Adolescents who for decades had been forced to search their fathers’ closets for old Playboys now were able to view thousands of sex acts before adulthood, many of them graphic depictions of abuse and degradation. By the late 90s, file sharing networks allowed children to view videos of beheadings and rapes and animal torture more easily than it would be for them to purchase cigarettes at the corner store. As this horse charged out of the barn, all the rhetorical scaffolding that had defeated so many attempts to reign in the excesses of television made it all but impossible to do anything about it. In the case of the file-sharing networks, only copyright law seemed able to bring them to heel for a while. An issue of licensing, not one of moral disintegration.
And then the social media age commenced in the 2000s. The internet was no longer a simple content repository or chat platform - it was now a global stage for the reconstruction of the self. What began as the relatively low-fi network curation provided by desktop Facebook moved into mobile, where it could stay with people every waking moment of the day. The psychic territory occupied by digital became damn near total. The addictive scrolling facilitated by mobile removed much of the mental peace that people had experienced for large chunks of their day throughout history. And the algorithms created by the new tech overlords were not at all interested in slowing things down.
Tik Tok, for example, relies on an algorithm that facilitates instantaneous feedback and reinforcement actions. It will read how long you view a video and then trigger a cascade of content that loops ever deeper toward that which triggers your sight reactions most acutely. Humans being what they are, this means a firehose of material that fries the dopamine receptors and dumbs down complex topics into shallow and self-aggrandizing bites that can be quickly reinforced or swapped out. Not to mention the live strip shows put on by psychologically fragile teenage girls and the anonymous men who “tip” them via Cash App.
The result of all this is a real-time psychic fracturing across the entire culture. Consumer capitalism, made so much more powerful by digital, encourages the constant breakdown and reformation of different identities as a means to deliver product to suit each new identity. And of course the young, whose personalities are striving to form into a coherent whole amidst a hurricane of content pulls, constitute an ideal target — their spiking rates of suicide and depression and anxiety are testament to the casualties. Millions of people split apart and stitched together again and again in a digital hurricane where triggers are measured in nanoseconds. Rooted meaning abandoned, foundations cracked apart. It stands to reason that some minds would break — or that some would to seek to smash through the digital meta-haze to assert themselves in the most catastrophically real ways imaginable.

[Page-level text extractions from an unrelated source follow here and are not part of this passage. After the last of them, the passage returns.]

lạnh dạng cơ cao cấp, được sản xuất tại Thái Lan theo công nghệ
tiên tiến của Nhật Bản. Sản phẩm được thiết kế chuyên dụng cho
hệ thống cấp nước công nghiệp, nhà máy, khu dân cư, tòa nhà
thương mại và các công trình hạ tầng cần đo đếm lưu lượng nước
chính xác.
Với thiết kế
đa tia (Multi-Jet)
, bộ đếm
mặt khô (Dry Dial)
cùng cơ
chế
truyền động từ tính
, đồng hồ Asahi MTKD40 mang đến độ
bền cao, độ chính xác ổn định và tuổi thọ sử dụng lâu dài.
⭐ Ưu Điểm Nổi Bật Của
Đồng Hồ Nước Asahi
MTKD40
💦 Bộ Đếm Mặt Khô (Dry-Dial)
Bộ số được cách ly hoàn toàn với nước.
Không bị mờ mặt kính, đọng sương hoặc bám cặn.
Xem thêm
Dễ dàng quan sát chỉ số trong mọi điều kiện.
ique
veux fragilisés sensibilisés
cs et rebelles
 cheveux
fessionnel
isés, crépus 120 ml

While it may be difficult to draw direct lines between an act of nihilistic mass violence and the viewing of a particular movie or internet video, the idea that the most rapid shift in both the nature and volume of human media consumption in the history of the world has had no effect on the social psyche is absurd. It took centuries for societies to even begin to get an idea of what the printing press had done to their moral frameworks and collective consciousness.
We’re a mere thirty years into the Internet.